§ **Required action**: Copy the text from every one of the records below word for word, keeping each line as it stands. Leave the pictures out of your answer.

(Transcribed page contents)
/---
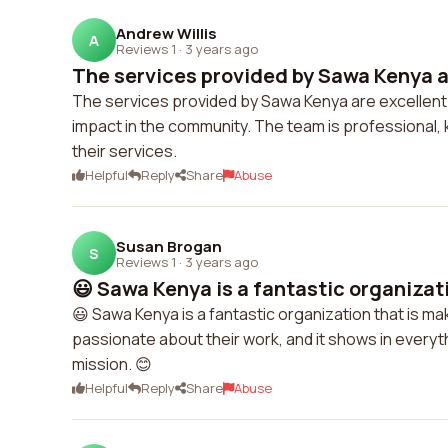
Andrew Willis
A
Reviews 1
·
3 years ago
The services provided by Sawa Kenya ar
The services provided by Sawa Kenya are excellent.
impact in the community. The team is professional,
their services.
Helpful
Reply
Share
Abuse
Susan Brogan
S
Reviews 1
·
3 years ago
😃 Sawa Kenya is a fantastic organizati
😃 Sawa Kenya is a fantastic organization that is ma
passionate about their work, and it shows in everythi
mission. 😊
Helpful
Reply
Share
Abuse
\---
§ **Solution**:
Andrew Willis
A
Reviews 1
·
3 years ago
The services provided by Sawa Kenya ar
The services provided by Sawa Kenya are excellent.
impact in the community. The team is professional,
their services.
Helpful
Reply
Share
Abuse
Susan Brogan
S
Reviews 1
·
3 years ago
😃 Sawa Kenya is a fantastic organizati
😃 Sawa Kenya is a fantastic organization that is ma
passionate about their work, and it shows in everythi
mission. 😊
Helpful
Reply
Share
Abuse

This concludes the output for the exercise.